--- Brief ---
Search the entries for the word "volitelných". Copy each line in which it is found.

--- Records ---
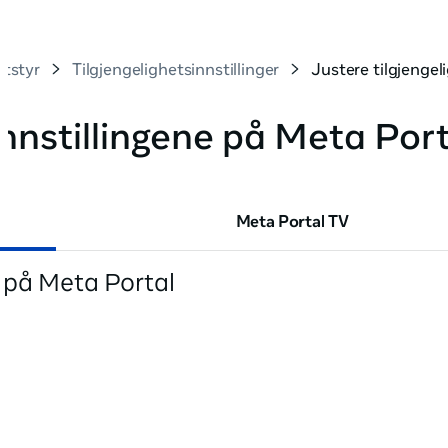
utstyr
Tilgjengelighetsinnstillinger
Justere tilgjengel
innstillingene på Meta Por
Meta Portal TV
e på Meta Portal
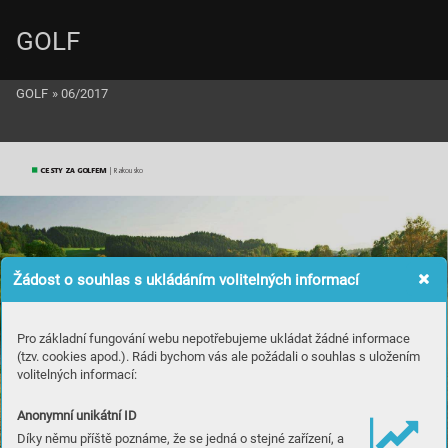
GOLF
GOLF
»
06/2017
CESTY ZA GOLFEM
 | Ra
kousko
Žádost o souhlas s ukládáním volitelných informací
Pro základní fungování webu nepotřebujeme ukládat žádné informace
(tzv. cookies apod.). Rádi bychom vás ale požádali o souhlas s uložením
volitelných informací:
Anonymní unikátní ID
Díky němu příště poznáme, že se jedná o stejné zařízení, a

--- Response area ---
Žádost o souhlas s ukládáním volitelných informací
volitelných informací:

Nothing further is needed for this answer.